DIRECTIONS
In the records below, find the line containing "NCExtend1: May 27 – June 10, 2022" and the line containing "For a brief"; please repeat exactly the lines from one to the other, both included, and nothing more.

SOURCE INFORMATION
┌──

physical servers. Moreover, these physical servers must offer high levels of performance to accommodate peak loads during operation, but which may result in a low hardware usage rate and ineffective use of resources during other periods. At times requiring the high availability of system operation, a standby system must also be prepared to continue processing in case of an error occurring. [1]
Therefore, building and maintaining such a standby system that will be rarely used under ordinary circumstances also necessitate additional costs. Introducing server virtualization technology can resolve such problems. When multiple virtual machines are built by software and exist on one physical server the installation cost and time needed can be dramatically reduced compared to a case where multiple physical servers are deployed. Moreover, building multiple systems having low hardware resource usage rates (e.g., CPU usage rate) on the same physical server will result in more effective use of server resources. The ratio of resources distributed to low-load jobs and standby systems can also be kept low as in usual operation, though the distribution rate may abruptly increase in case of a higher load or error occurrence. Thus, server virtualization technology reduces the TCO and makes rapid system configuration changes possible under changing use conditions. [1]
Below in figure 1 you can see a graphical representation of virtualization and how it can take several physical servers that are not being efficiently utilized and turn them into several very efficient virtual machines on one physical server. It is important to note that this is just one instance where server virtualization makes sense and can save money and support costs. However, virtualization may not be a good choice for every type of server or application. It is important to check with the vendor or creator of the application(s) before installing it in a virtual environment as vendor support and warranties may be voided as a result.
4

└──
┌──

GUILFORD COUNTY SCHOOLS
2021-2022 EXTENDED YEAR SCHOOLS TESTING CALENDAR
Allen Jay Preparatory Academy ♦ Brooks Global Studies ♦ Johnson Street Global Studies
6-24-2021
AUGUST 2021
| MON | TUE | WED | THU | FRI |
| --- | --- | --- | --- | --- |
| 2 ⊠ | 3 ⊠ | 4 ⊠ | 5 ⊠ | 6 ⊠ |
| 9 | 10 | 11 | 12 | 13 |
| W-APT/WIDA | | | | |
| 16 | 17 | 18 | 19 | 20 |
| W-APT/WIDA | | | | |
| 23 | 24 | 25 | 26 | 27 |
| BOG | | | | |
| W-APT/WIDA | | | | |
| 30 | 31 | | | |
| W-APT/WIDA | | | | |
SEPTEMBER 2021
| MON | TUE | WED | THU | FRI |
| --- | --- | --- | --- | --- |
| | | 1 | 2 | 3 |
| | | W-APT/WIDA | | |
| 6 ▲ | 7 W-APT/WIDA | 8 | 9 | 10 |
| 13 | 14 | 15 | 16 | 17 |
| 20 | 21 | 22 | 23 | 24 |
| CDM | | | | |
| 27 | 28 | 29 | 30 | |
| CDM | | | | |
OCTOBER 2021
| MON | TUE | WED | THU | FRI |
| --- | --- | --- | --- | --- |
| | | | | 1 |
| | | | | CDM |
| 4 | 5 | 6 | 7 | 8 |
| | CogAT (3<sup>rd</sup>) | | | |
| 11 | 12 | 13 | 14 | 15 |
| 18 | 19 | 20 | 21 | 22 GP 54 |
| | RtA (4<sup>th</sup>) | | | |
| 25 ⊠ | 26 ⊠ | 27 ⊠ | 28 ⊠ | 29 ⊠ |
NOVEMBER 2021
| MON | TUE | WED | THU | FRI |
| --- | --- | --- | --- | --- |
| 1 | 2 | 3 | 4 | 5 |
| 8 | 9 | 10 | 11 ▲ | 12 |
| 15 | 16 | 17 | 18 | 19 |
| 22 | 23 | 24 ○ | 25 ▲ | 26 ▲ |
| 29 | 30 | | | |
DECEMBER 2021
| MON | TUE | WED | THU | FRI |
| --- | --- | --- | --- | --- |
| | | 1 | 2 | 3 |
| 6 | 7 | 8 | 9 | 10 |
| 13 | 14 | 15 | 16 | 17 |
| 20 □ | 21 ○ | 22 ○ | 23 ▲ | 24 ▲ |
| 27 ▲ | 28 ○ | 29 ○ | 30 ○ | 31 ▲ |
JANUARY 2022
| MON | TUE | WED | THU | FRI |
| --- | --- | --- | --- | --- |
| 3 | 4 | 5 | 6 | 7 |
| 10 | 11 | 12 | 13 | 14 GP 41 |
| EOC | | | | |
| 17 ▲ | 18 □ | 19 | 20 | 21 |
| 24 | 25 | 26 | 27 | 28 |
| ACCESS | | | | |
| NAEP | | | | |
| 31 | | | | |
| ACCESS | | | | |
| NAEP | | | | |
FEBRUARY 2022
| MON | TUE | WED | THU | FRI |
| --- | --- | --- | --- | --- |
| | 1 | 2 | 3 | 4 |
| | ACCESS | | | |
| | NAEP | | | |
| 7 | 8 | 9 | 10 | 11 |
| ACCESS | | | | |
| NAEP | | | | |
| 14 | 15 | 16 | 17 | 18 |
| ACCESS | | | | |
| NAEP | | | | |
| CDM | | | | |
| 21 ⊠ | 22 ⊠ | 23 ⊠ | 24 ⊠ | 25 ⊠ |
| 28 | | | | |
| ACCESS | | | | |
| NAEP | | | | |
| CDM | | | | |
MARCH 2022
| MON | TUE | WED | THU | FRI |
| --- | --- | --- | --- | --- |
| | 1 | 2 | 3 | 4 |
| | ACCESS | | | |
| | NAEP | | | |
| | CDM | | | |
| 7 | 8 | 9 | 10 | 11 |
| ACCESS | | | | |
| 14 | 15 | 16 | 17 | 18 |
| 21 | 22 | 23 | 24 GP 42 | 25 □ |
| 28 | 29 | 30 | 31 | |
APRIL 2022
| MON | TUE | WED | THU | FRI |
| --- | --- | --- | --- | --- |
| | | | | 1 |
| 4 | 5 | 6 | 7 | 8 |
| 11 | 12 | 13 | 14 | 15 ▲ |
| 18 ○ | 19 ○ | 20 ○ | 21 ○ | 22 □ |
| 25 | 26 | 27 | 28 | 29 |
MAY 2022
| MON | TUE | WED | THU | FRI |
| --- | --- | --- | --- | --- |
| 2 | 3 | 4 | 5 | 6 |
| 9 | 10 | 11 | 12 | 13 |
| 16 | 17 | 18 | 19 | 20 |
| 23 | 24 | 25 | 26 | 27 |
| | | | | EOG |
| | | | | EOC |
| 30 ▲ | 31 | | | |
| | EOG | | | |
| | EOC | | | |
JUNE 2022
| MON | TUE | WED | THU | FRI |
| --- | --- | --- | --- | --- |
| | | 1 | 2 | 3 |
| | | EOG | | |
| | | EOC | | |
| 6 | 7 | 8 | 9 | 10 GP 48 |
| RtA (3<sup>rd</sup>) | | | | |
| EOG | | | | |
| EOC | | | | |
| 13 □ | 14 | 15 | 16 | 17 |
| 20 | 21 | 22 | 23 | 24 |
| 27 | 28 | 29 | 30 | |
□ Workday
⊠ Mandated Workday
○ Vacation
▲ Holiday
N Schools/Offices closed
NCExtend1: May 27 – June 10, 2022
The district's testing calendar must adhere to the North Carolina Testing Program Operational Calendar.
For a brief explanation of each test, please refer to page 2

└──

WRITTEN ANSWER
NCExtend1: May 27 – June 10, 2022
The district's testing calendar must adhere to the North Carolina Testing Program Operational Calendar.
For a brief explanation of each test, please refer to page 2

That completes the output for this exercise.